In una Cattedrale deserta, presenti soltanto i lettori, l’organista e il sindaco di Agrigento come assemblea partecipante, si è celebrata la Messa in Coena Domini che ci immette nel triduo pasquale. A celebrare l’arcivescovo Francesco Montenegro.
In un silenzio irreale pronuncia l’omelia rivolta a quanti stanno partecipando alla funzione religiosa attraverso la diretta televisiva o dei nuovi mezzi di comunicazione di massa. «Quest’anno – ha esordito l’arcivescovo – le limitazioni causate dal corona virus, ci costringono a rinunciare e a vivere tutto ciò attraverso i mezzi della comunicazione che entrano nelle nostre case e ci permettono di unirci spiritualmente a quanto la liturgia ci propone».
Parlando del brano evangelico il vescovo Francesco sottolinea come «Giovanni non racconta l’istituzione dell’eucarestia ma la lavanda dei piedi. Così il servizio fatto agli ultimi e l’eucaristia sono come le due facce dell’unica moneta: il sacramento spinge al servizio e la carità attinge la sua forza dal pane eucaristici. […] Per ora non possiamo ricevere il corpo e il sangue di Cristo; ma, come dice Gesù, possiamo comunicare con lui attraverso i poveri».
E poi rivolgendo un accorato appello al suo popolo «Viviamo questi giorni di pandemia in modo che ai poveri arrivi la nostra solidarietà. Non con le parole ma con i fatti. Tanti volontari si stanno adoperando per aiutare chi è nel bisogno e li ringrazio insieme a tutte le associazioni caritative […] Ma mi sento di chiedere a tutti: facciamo qualcosa per chi è nel bisogno! Nel rispetto delle norme dateci perché nessuno rimanga privo del necessario! Se possiamo organizzare raccolte di generi alimentari, preparare qualche pasto per le persone sole o mettere a disposizione somme di denaro, farmaci, buoni spesa… tutto quello che può servire facciamolo.
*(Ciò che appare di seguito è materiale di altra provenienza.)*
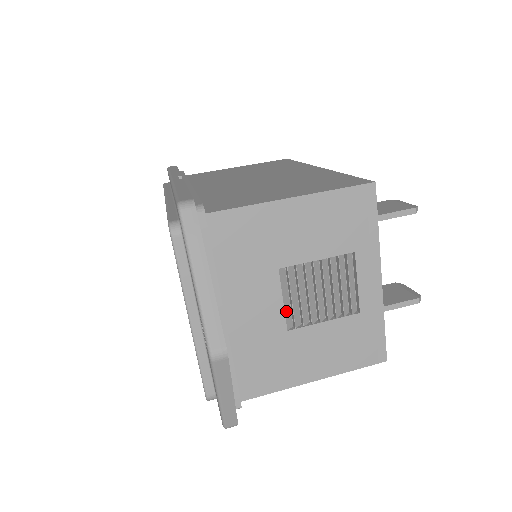
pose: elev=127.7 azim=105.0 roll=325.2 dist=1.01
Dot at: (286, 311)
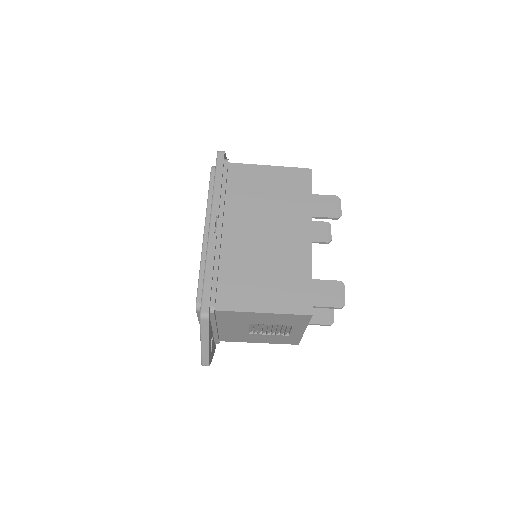
Dot at: (250, 330)
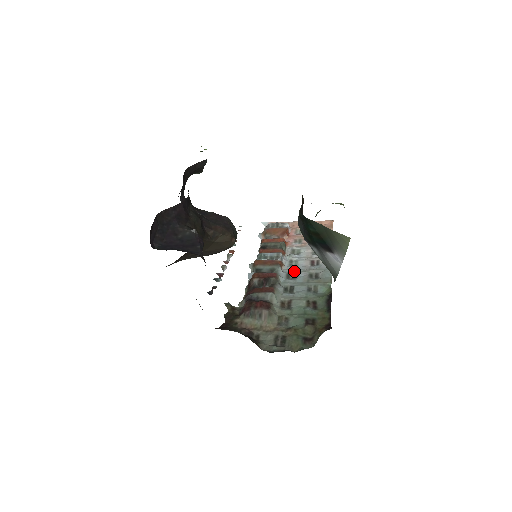
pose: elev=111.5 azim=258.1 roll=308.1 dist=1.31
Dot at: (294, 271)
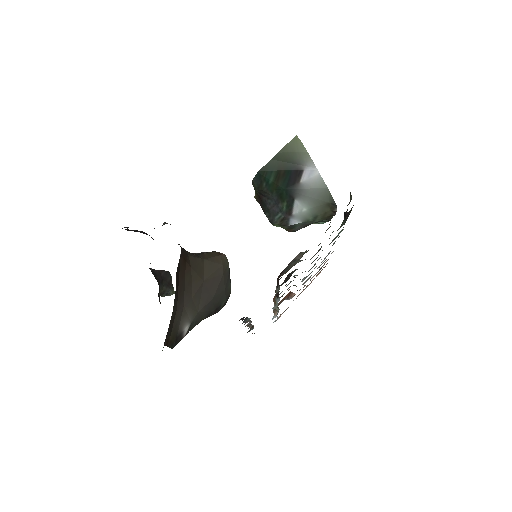
Dot at: (311, 268)
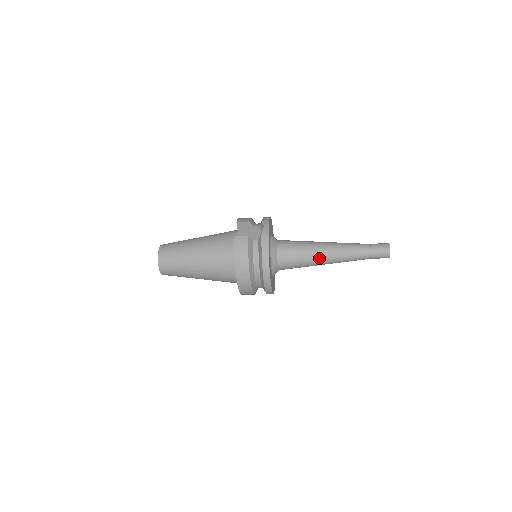
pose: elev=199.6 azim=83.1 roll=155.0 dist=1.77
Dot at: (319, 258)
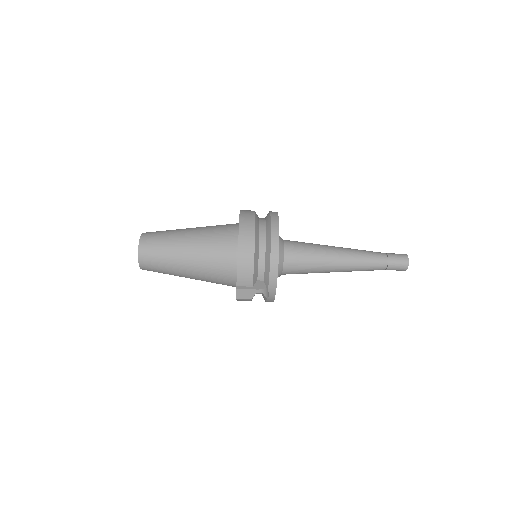
Dot at: (330, 248)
Ciò che faremo ai poveri è fatto a Gesù; e – mi assumo la responsabilità di quello che vi sto dicendo – agire così è lavare i piedi e perciò celebrare la nostra Eucarestia. Con la carità testimoniamo il valore dell’Eucarestia».
E poi concludendo: «Non è tempo di nostalgie o di tristezza per le privazioni a uscire e a recarsi in chiesa. È tempo di mettere in campo la fantasia della carità. È tempo di chiedersi: “io, concretamente, cosa posso fare?” “Come posso aiutare?” È tempo di passare dalle mani giunte a mani che si sporcano davanti al povero. È tempo di stare ai piedi dei poveri perché li amiamo e perché il Signore, oggi, ci raggiunge attraverso la loro sofferenza. È tempo di pregare ma anche di agire. È tempo che il Pane eucaristico diventi Pane di condivisione, Pane che da’ forza, Pane che ci fa sentire tutti fratelli perché Lui che si è donato a noi, ci chiede di diventare dono per tutti. Sono certo che, se accoglieremo quest’invito del Signore, sarà un Giovedì santo “particolare”; anzi, un “vero” Giovedì santo e quando, finalmente, potremo ritornare nelle nostre chiese, ce ne ricorderemo e faremo in modo che ogni eucarestia sia celebrata come questo giovedì santo. E sarà gioia per tutti».